The return address would be stored in register lr when the instruction bl is executed. And whenever the call is invoked, the return address would be pushed into stack.

Parameter Passing

The parameter is passed through register R0 and R1.

Local Variable

The variable would be allocated when the function call is made. First of all, the local stack space woudl be allocated by frame pointer.

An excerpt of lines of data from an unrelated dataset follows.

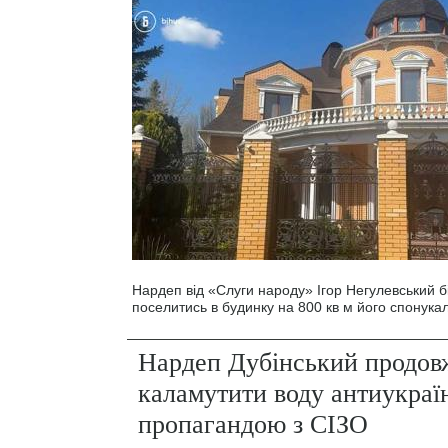
Нардеп від «Слуги народу» Ігор Негулевський б
поселитись в будинку на 800 кв м його спонукал
Нардеп Дубінський продов
каламутити воду антиукраї
пропагандою з СІЗО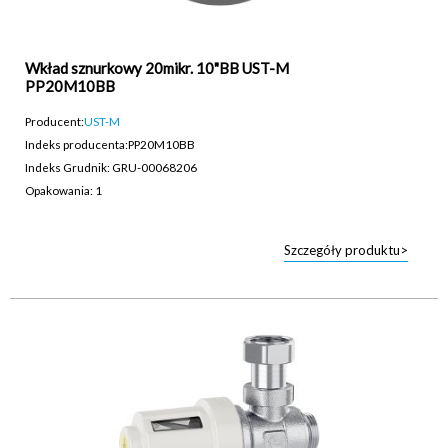
Wkład sznurkowy 20mikr. 10"BB UST-M
PP20M10BB
Producent:
UST-M
Indeks producenta:
PP20M10BB
Indeks Grudnik: GRU-00068206
Opakowania: 1
Szczegóły produktu>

After the return address is pushed to the stack, the local variable would stored sequentially.

Reigster Save

R0-R3 is saved by caller but the register above R4 is saved by callee.

BIC

In order to obtin the BIC instruction, we must do some operation that is similiar to the logic of this instruction.

1
2
3
4
5
6
7
8
#include<stdio.h>

int main(void){
int a, b, c, d;
scanf("%d %d %d %d", &a, &b, &c, &d);
a = b & (~c);
printf("%d %d %d %d", a, b, c, d);
}

And, the optimazation option is necessary.

1
arm-linux-gnueabi-gcc test.c -o test.a -O

Then, we could find out the BIC instruction.

1
2
3
4
5
6
7
8
9
10
11
12
13
14
15
16
17
18
19
20
21
22
23
24
0000849c <main>:
849c: e92d4010 push {r4, lr}
84a0: e24dd018 sub sp, sp, #24
84a4: e59f4048 ldr r4, [pc, #72] ; 84f4 <main+0x58>
84a8: e28d3014 add r3, sp, #20
84ac: e58d3000 str r3, [sp]
84b0: e1a00004 mov r0, r4
84b4: e28d1008 add r1, sp, #8
84b8: e28d200c add r2, sp, #12
84bc: e28d3010 add r3, sp, #16
84c0: ebffffa2 bl 8350 <_init+0x44>
84c4: e59d1010 ldr r1, [sp, #16]
84c8: e59d300c ldr r3, [sp, #12]
84cc: e1c32001 bic r2, r3, r1
84d0: e58d2008 str r2, [sp, #8]
84d4: e58d1000 str r1, [sp]
84d8: e59d1014 ldr r1, [sp, #20]
84dc: e58d1004 str r1, [sp, #4]
84e0: e3a00001 mov r0, #1
84e4: e1a01004 mov r1, r4
84e8: ebffff95 bl 8344 <_init+0x38>
84ec: e28dd018 add sp, sp, #24
84f0: e8bd8010 pop {r4, pc}
84f4: 0000856c .word 0x0000856c

Inline Assembly

In this section, I write a pure ARM assembly function. There is one thing deserved to be mentioned, which is we must store and load the return address, so that the function would be executed properly.

1
2
3
4
5
6
7
8
9
10
11
12
13
14
15
16
#include<stdio.h>

asm(
"test:"
"push {r3, r4, fp, lr}\n"
"add r3, r0, r1\n"
"mov r4, #0\n"
"strb r4, [r3]\n"
"bl puts\n"
"pop {r3, r4, fp, pc}\n"
);

int main(void){
char s[10]="abcdefghij";
test(s, 3);
}

And I invoke the function puts to print the string.